_YOUR OBJECTIVE_
Starting at the line with "Figure 4. The" and going on through the line with "Table 1. The", reproduce each line in the records below exactly and nothing more.

··· SUPPLIED RECORDS

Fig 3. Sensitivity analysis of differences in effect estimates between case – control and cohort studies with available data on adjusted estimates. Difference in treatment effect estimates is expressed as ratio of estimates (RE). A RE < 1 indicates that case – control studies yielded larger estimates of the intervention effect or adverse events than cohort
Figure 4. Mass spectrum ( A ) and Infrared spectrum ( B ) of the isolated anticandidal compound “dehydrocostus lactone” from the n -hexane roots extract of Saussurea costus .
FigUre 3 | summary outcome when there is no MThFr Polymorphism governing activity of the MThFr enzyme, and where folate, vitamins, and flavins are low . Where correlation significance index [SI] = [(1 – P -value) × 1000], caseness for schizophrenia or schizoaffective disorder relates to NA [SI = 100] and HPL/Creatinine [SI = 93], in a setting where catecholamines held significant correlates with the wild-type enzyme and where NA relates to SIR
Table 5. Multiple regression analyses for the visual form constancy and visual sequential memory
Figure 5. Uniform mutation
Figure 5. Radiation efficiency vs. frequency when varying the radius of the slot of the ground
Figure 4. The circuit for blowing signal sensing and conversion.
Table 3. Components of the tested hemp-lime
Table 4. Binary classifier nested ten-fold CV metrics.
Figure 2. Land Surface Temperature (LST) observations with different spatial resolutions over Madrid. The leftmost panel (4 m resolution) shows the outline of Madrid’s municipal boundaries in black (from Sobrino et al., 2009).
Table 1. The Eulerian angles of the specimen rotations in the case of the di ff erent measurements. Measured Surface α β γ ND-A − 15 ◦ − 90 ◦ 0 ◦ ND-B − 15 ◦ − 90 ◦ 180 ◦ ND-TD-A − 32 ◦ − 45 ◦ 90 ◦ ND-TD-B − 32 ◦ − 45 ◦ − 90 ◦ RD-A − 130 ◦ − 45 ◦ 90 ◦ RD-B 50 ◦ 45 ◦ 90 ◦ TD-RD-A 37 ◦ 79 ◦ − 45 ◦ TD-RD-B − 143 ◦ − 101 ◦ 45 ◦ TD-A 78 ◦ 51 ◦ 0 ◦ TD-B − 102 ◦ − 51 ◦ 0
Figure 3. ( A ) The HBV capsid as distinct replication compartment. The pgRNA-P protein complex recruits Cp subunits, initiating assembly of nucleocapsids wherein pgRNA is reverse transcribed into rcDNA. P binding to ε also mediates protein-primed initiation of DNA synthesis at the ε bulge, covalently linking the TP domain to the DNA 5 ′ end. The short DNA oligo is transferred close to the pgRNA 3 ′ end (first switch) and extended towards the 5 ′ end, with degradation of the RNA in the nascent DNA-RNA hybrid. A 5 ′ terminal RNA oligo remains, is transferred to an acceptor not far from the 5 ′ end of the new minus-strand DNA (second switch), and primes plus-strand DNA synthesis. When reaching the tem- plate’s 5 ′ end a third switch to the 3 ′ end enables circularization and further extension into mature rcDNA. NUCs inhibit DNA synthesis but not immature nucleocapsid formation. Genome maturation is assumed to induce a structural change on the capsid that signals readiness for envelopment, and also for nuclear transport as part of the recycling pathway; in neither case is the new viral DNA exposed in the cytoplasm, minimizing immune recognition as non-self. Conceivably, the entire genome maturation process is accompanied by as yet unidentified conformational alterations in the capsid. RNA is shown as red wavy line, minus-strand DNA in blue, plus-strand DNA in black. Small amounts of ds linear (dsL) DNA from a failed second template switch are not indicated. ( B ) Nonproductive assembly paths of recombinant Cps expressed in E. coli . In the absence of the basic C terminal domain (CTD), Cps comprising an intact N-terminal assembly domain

······

_RESPONSE BOX_
Figure 4. The circuit for blowing signal sensing and conversion.
Table 3. Components of the tested hemp-lime
Table 4. Binary classifier nested ten-fold CV metrics.
Figure 2. Land Surface Temperature (LST) observations with different spatial resolutions over Madrid. The leftmost panel (4 m resolution) shows the outline of Madrid’s municipal boundaries in black (from Sobrino et al., 2009).
Table 1. The Eulerian angles of the specimen rotations in the case of the di ff erent measurements. Measured Surface α β γ ND-A − 15 ◦ − 90 ◦ 0 ◦ ND-B − 15 ◦ − 90 ◦ 180 ◦ ND-TD-A − 32 ◦ − 45 ◦ 90 ◦ ND-TD-B − 32 ◦ − 45 ◦ − 90 ◦ RD-A − 130 ◦ − 45 ◦ 90 ◦ RD-B 50 ◦ 45 ◦ 90 ◦ TD-RD-A 37 ◦ 79 ◦ − 45 ◦ TD-RD-B − 143 ◦ − 101 ◦ 45 ◦ TD-A 78 ◦ 51 ◦ 0 ◦ TD-B − 102 ◦ − 51 ◦ 0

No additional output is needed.